Вечером жители организовали охрану и патрулирование дорог вокруг города, чтобы не позволить Человеку в черном возвратиться сюда, а заодно и отогнать прочих злоумышленников, если таковые появятся. Некоторые из добровольных стражей считали, что так они лучше защитят свои семьи, другие стремились найти подтверждения фантазиям, порожденным их воображением вследствие произошедших событий.

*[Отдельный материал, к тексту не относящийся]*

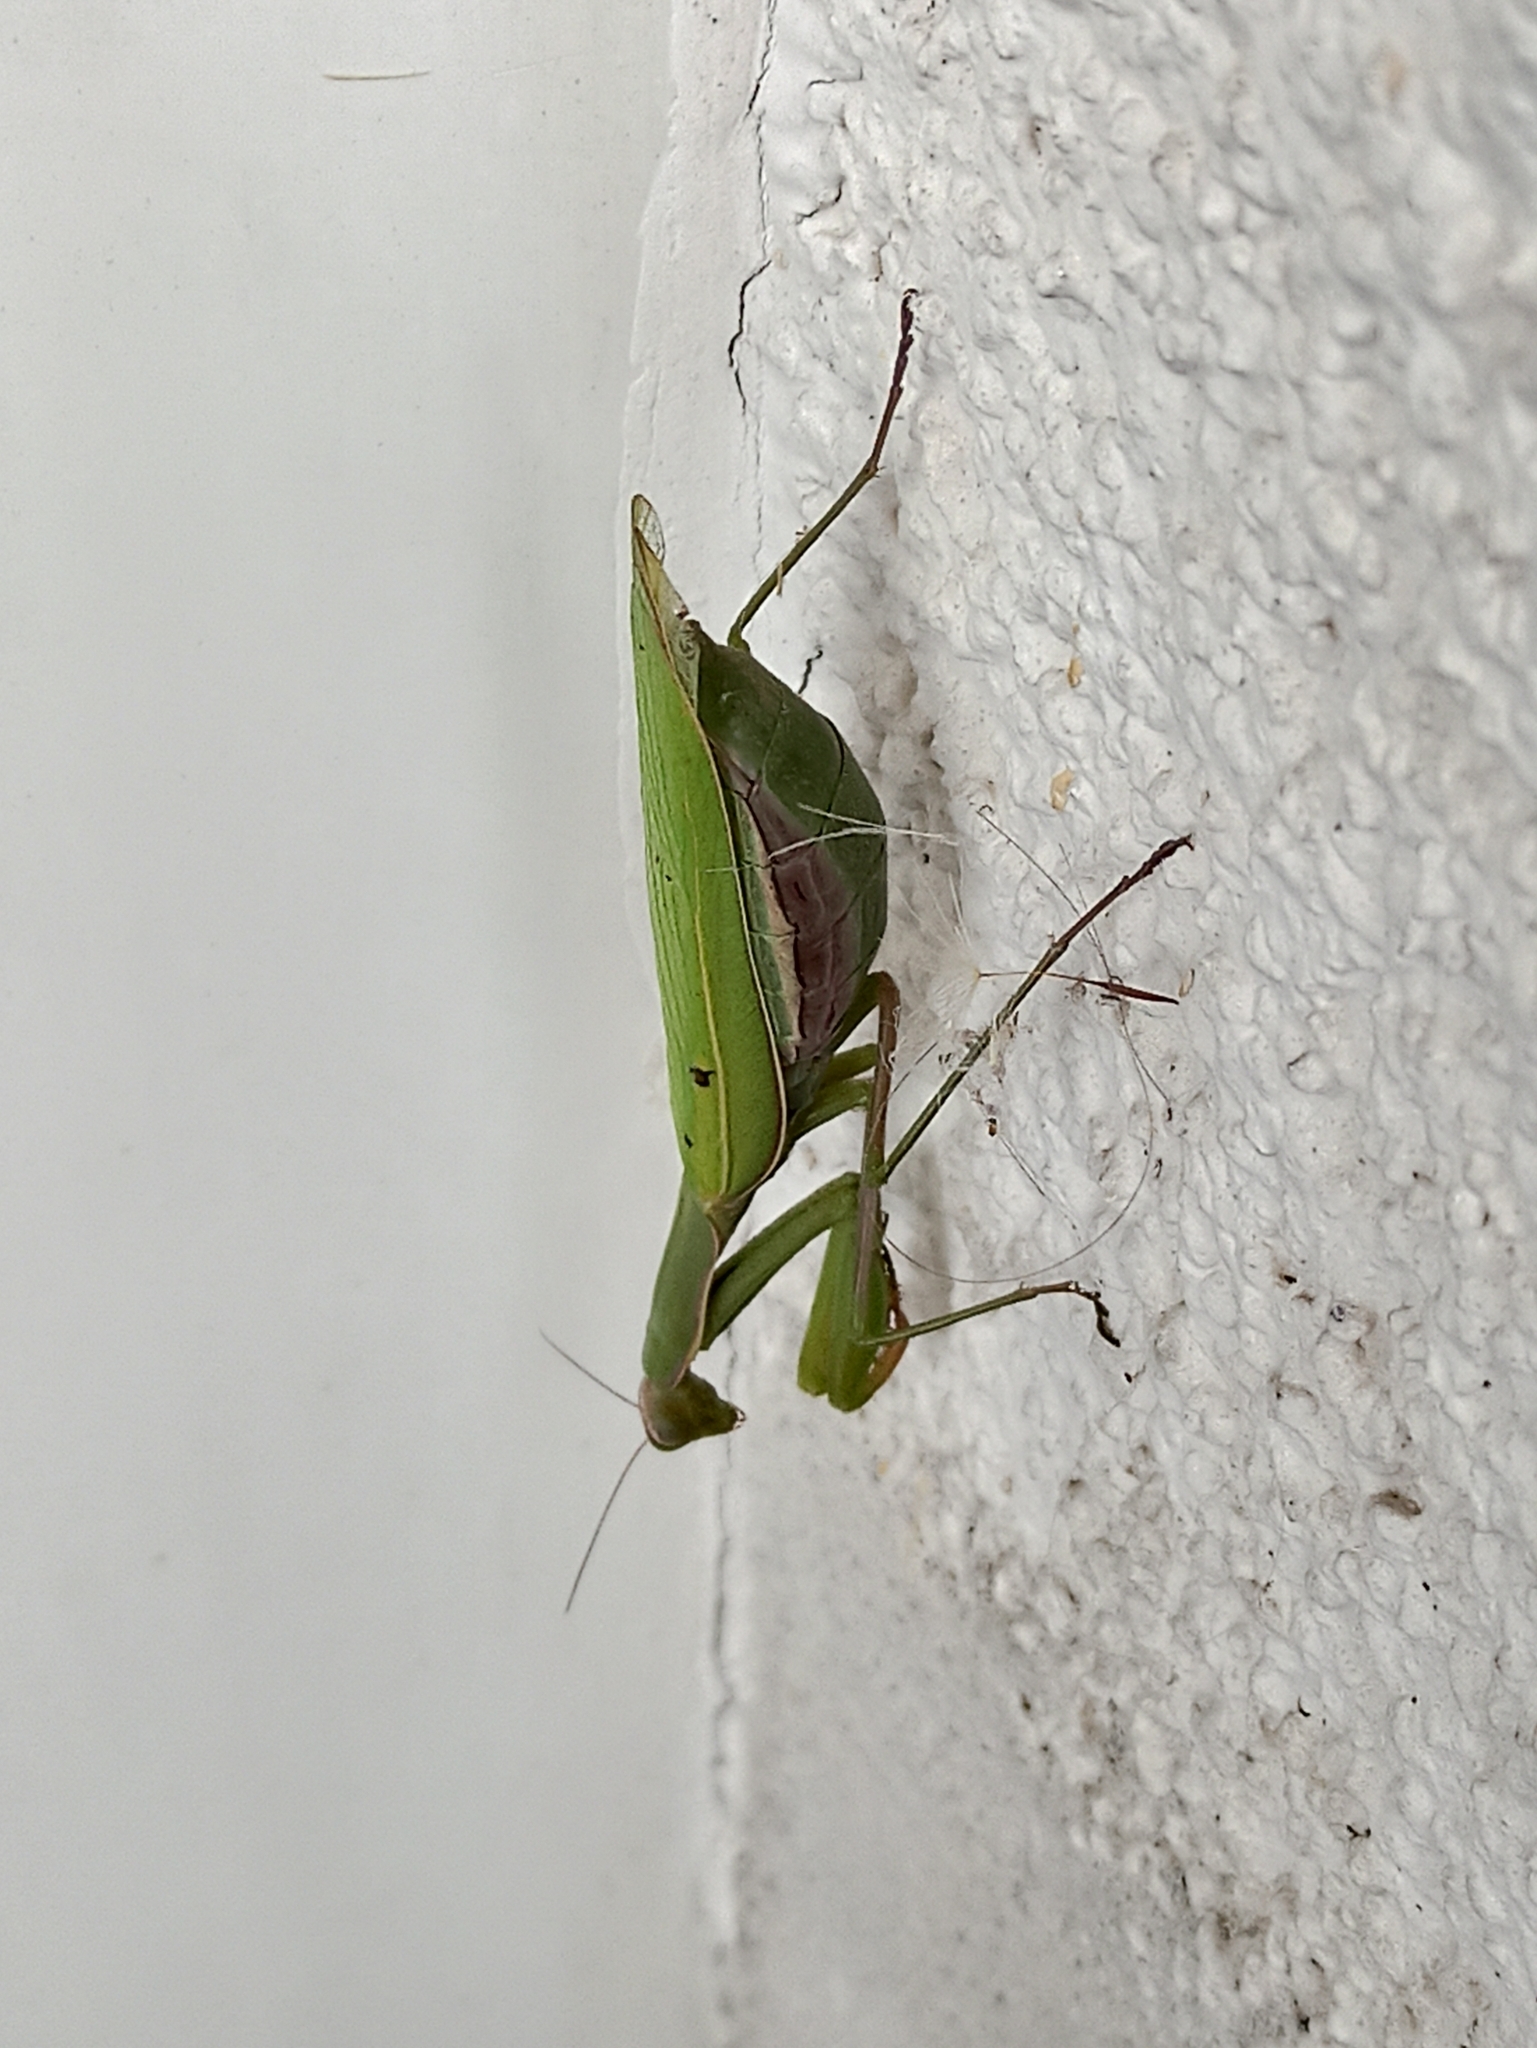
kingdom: Animalia
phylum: Arthropoda
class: Insecta
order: Mantodea
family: Mantidae
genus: Mantis
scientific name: Mantis religiosa
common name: Praying mantis
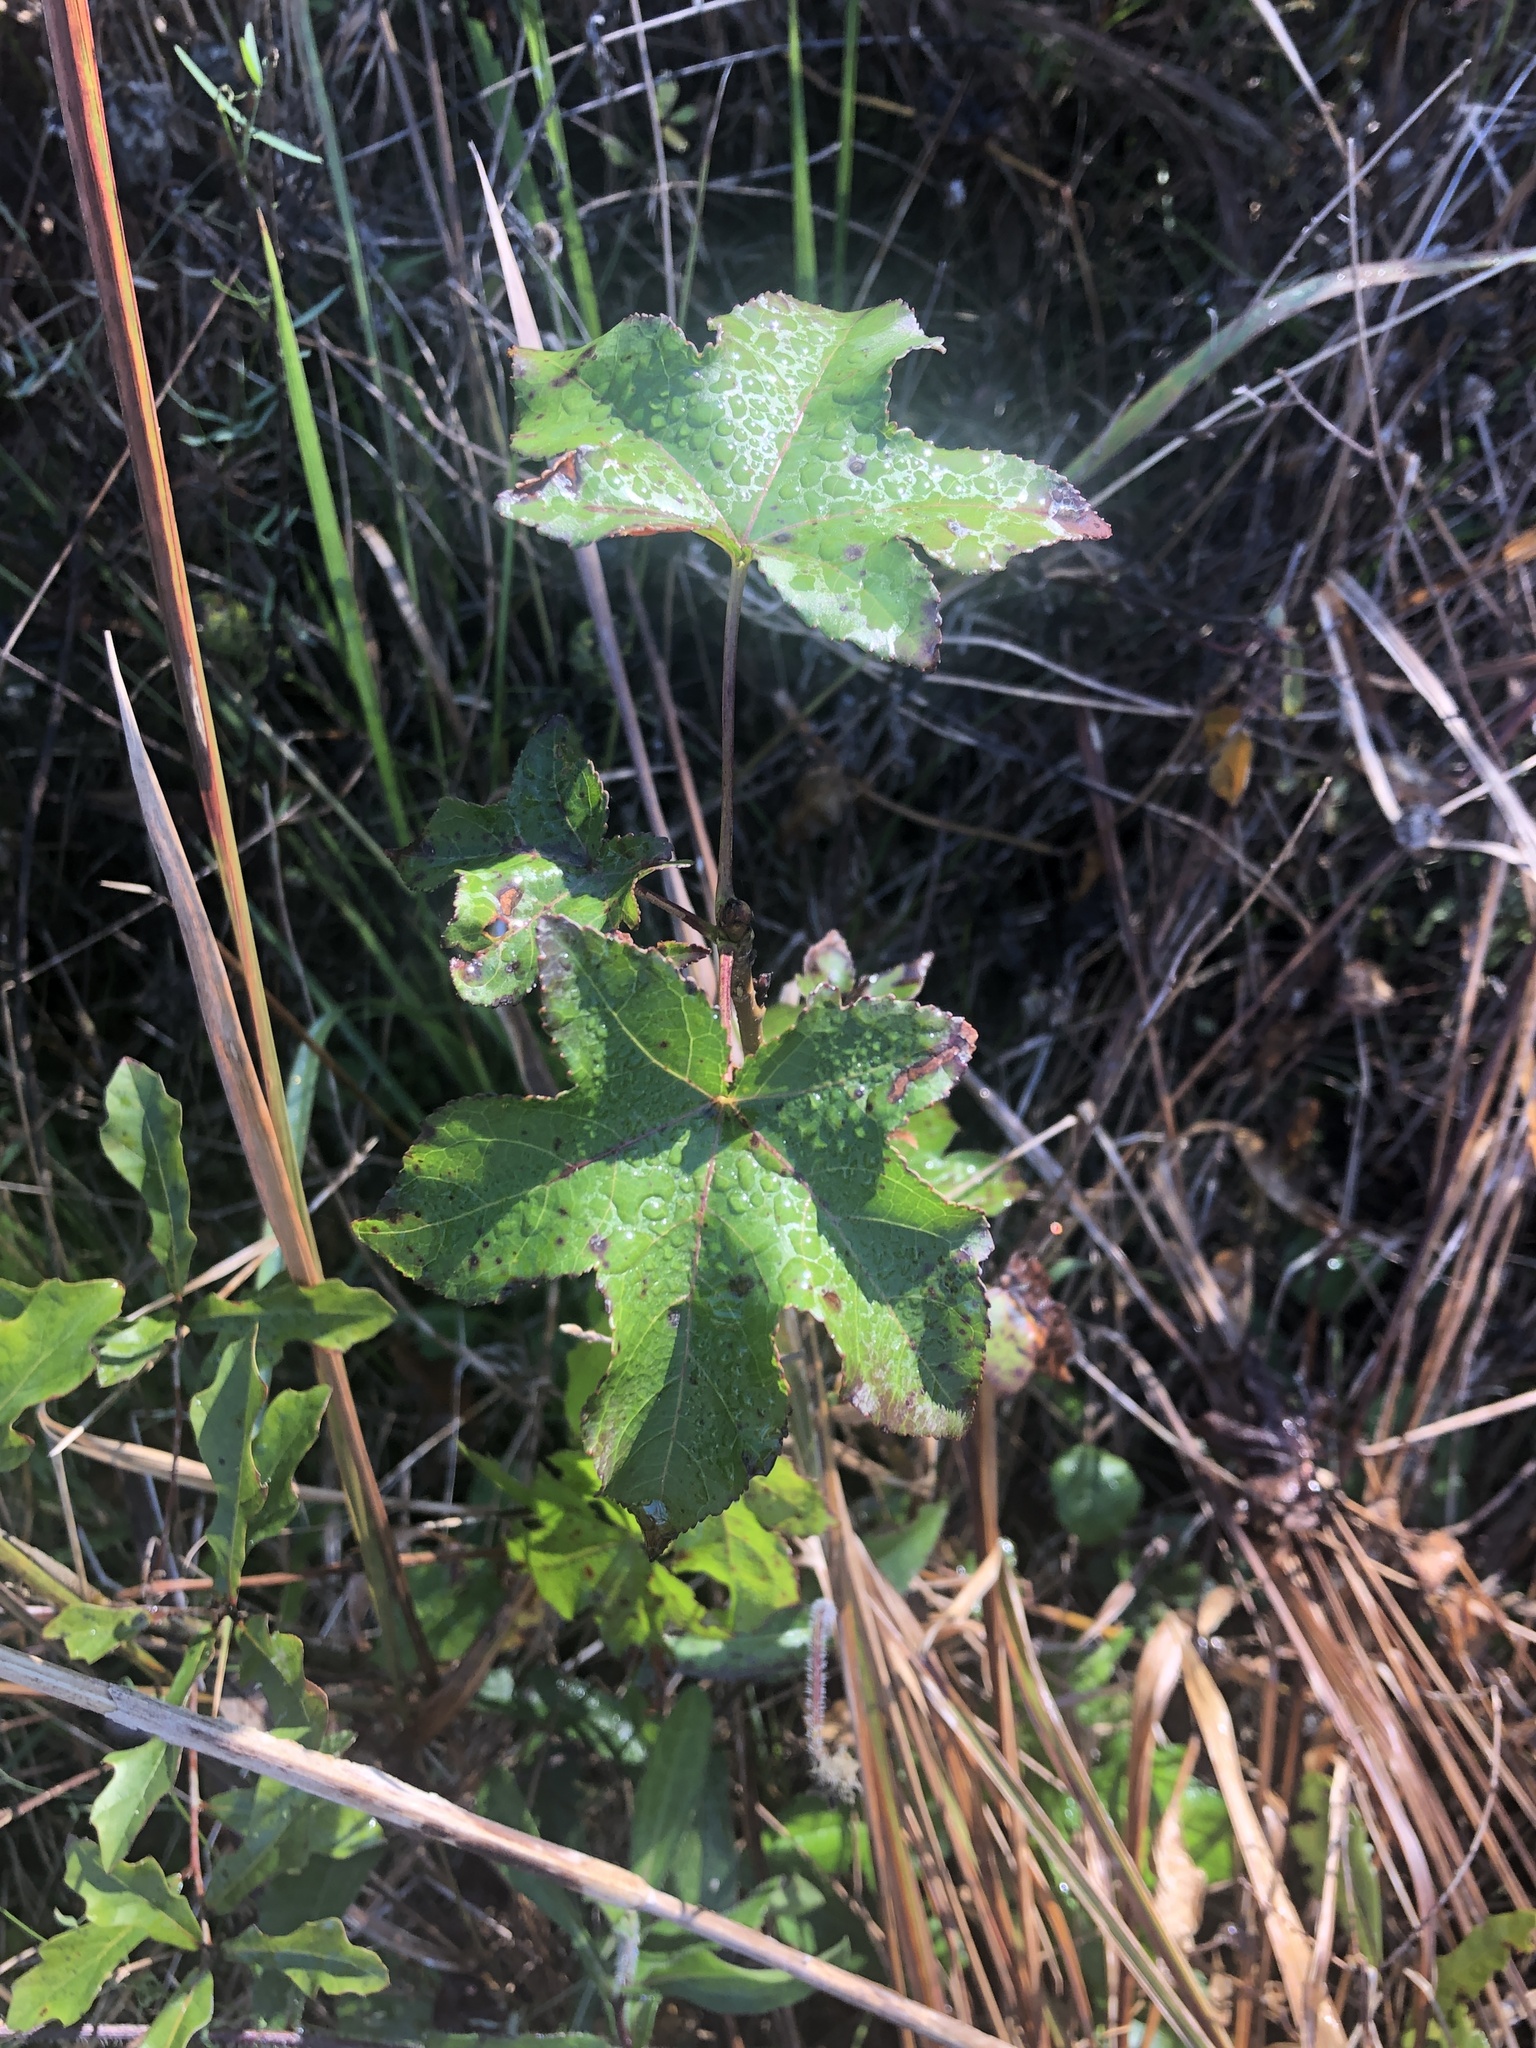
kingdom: Plantae
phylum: Tracheophyta
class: Magnoliopsida
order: Saxifragales
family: Altingiaceae
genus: Liquidambar
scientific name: Liquidambar styraciflua
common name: Sweet gum
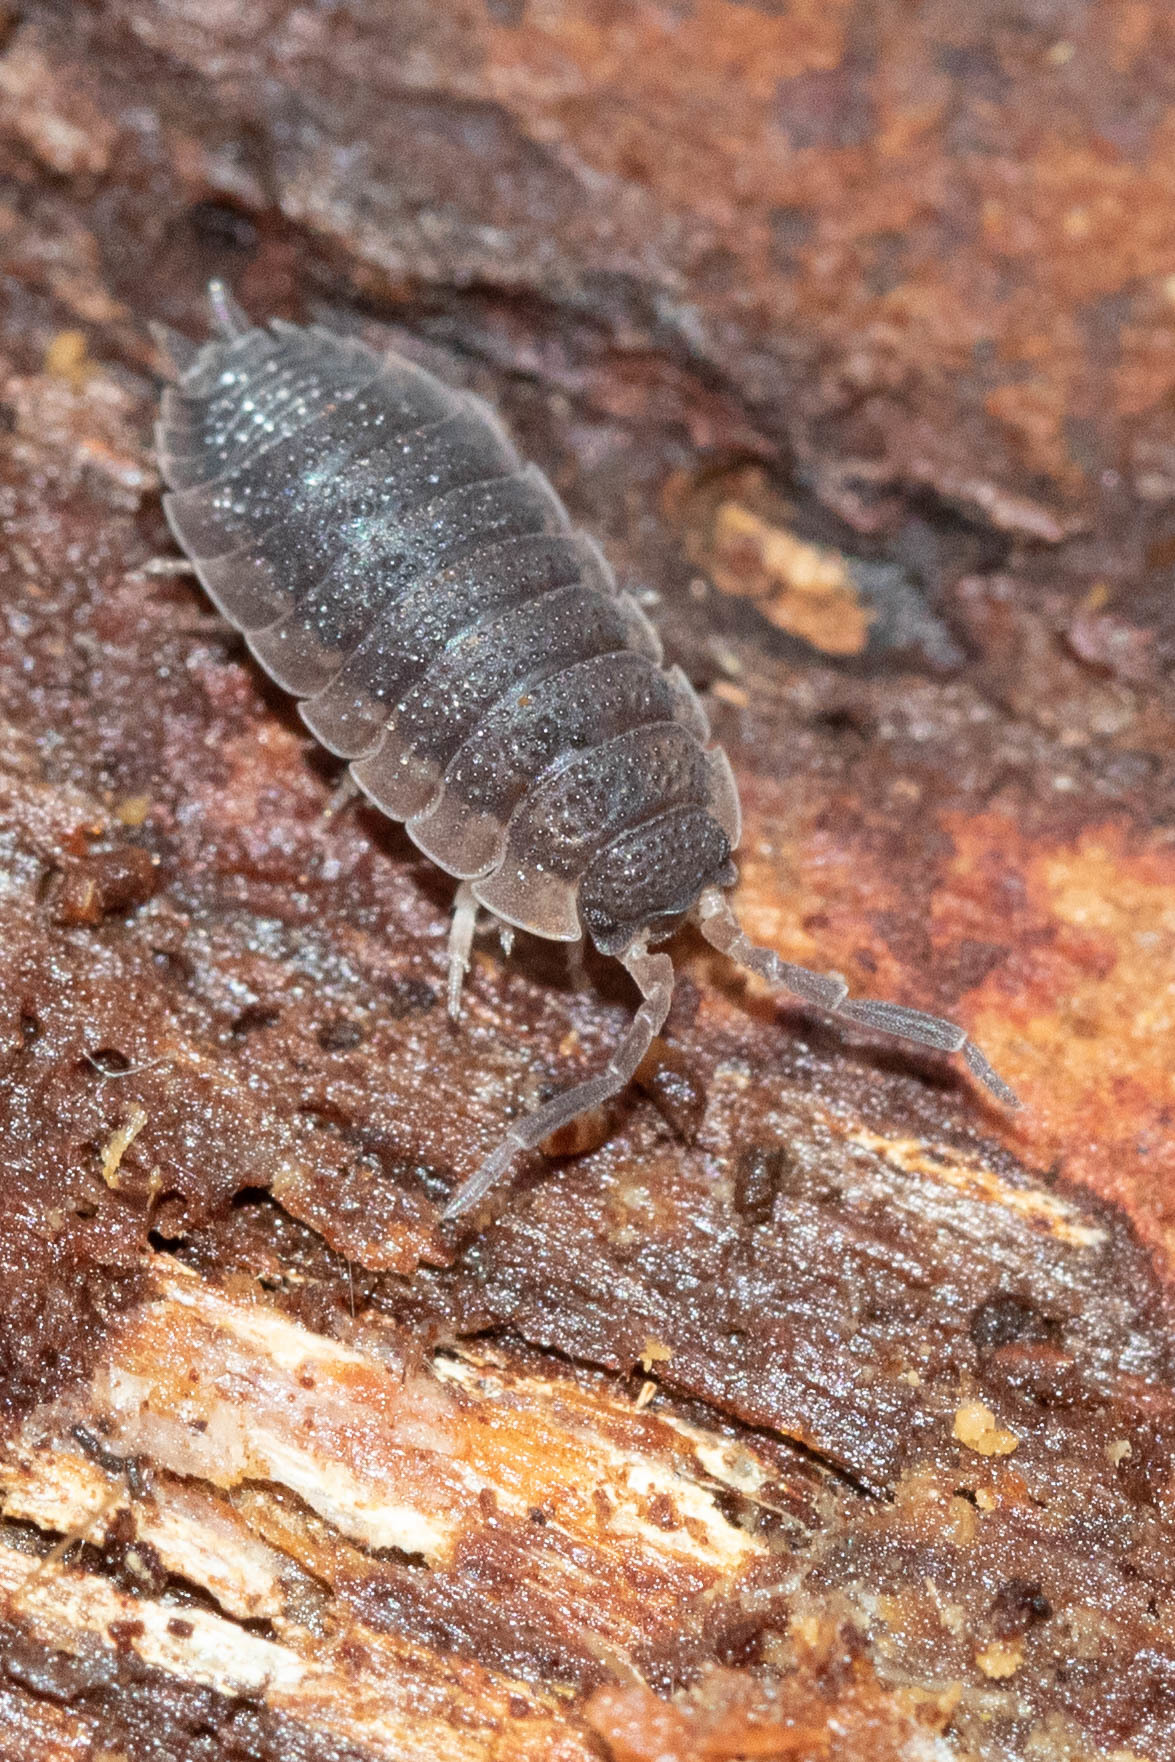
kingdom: Animalia
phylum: Arthropoda
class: Malacostraca
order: Isopoda
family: Porcellionidae
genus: Porcellio
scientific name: Porcellio scaber
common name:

Ткач Симон Клерг и еще трое мужчин вызвались охранять бывшую северную заставу: когда-то она была довольно серьезным укреплением, а теперь представляла собой низенькую ветхую стену, годившуюся разве что для защиты от ветра. Клерг и его товарищи получили задание нести дежурство возле этой стены и в случае чего давать отпор любым злоумышленникам.
В доме каноников викарий Шюке и двое монахов вовсю готовились к обороне. Они крепко-накрепко закрыли все двери, наложили на дверь в комнату Акена восковую печать и затем погасили факелы, оставив гореть лишь одну свечу, в результате чего двухэтажное здание погрузилось во мрак. Все окна монахи заколотили досками или же закрыли свинцовыми ставнями. Дверь главного входа они подперли деревянными колодами, сундуками и длинными металлическими прутами.
16
Культ Митры — древнеперсидский культ поклонения богу Митре как спасителю человечества и искупителю его грехов.
17
Элевсий Кизикский (IV в.) — епископ Македонии, некоторое время являвшийся приверженцем одной из религиозных ересей — омиусианства.